During a speech in Portsmouth, North Hampshire, in January last year, he promised “Protecting Americans from government board. As your president, I will never allow the creation of a central bank digital currency. “
He claimed that “such a currency would give the federal government our government, the absolute control over your money. They could take your money, and you wouldn’t even know it was gone. This would be a dangerous threat to freedom, and I will prevent it from coming to America. “
In July, he doubled on this feeling and told the BTC 2024 conference in Nashville that at his re-elected he would:
“Decide immediately that Treasury Department and other federal authorities cease and renounce all measures necessary because you know, there is one thing that happens in your industry. They want to move the creation of a central bank digital currency. It’s over. Forget it. There will never be a CBDC while I am president of the United States. And I will always defend the right to self -relationship. “
But incorrectly Trump’s exaggerated fear of a CBDC may be, since he has been responded to the office he has been quick to follow his various promises –or threat– and January 23 signed an executive order prohibit the development of a CBDC in the United States.
This anti-CBDC unit from the executive branch has been reflected by the legislative branch. Last, February 18, Rep. Andy Ogles (R-TN) introduced A bill (HR 1430) to try to make Trump’s effective prohibition on a CBDC permanently by changing the Federal Reserve ACT from 1913 to limit the ability of Federal Reserve Banks to issue the central bank’s digital currency.
This follows several developments last year at both federal and state levels in the same way.
In May, CBDC Anti-Surveillance State Act passed the House of Representatives. If assumed it would – much like rope. OGLE’s legislative proposal – in order to prohibit the Federal Reserve ACT to prohibit the Federal Reserve Banks “from offering certain products or services directly to an individual, to prohibit the use of the central bank’s digital currency for monetary policy and for other purposes.”

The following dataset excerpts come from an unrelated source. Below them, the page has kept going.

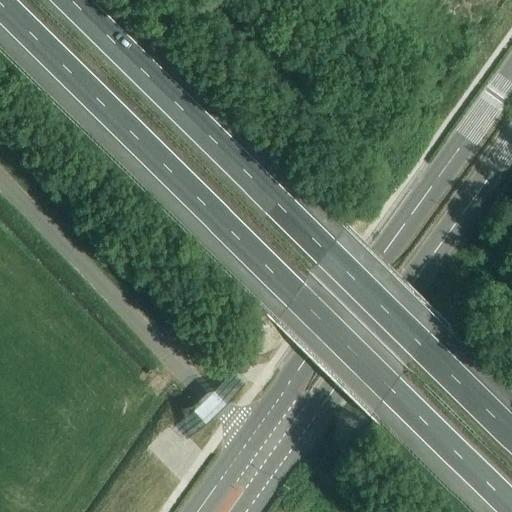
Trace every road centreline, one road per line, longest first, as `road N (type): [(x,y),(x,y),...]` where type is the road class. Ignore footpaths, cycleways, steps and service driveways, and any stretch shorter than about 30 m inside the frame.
road 1 (motorway): [(0,5),(511,510)]
road 2 (motorway): [(511,436),(69,0)]
road 3 (tertiary): [(511,75),(251,438)]
road 4 (tertiary): [(284,460),(511,146)]
road 5 (unclassified): [(251,438),(0,181)]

At the same time, several states decided to prevent Congress and the second view of the president by developing their CBDC legislation.
In June, Louisiana signed -Governor Jeff Landry A invoice to law prohibiting the state government from accepting or participating in a CBDC. One month later, the North Carolina General Assembly followed after approving a bill that limited the state government from using and accepting a federal reserve issued CBDC.
Whether the US CBDC enmity is motivated or not, a PRO-Digital Access/Anti-CBDC Agenda has been clearly established in Trump 2.0 -Ara, and it stands as yet another differential and potential fighting between the United States and the EU.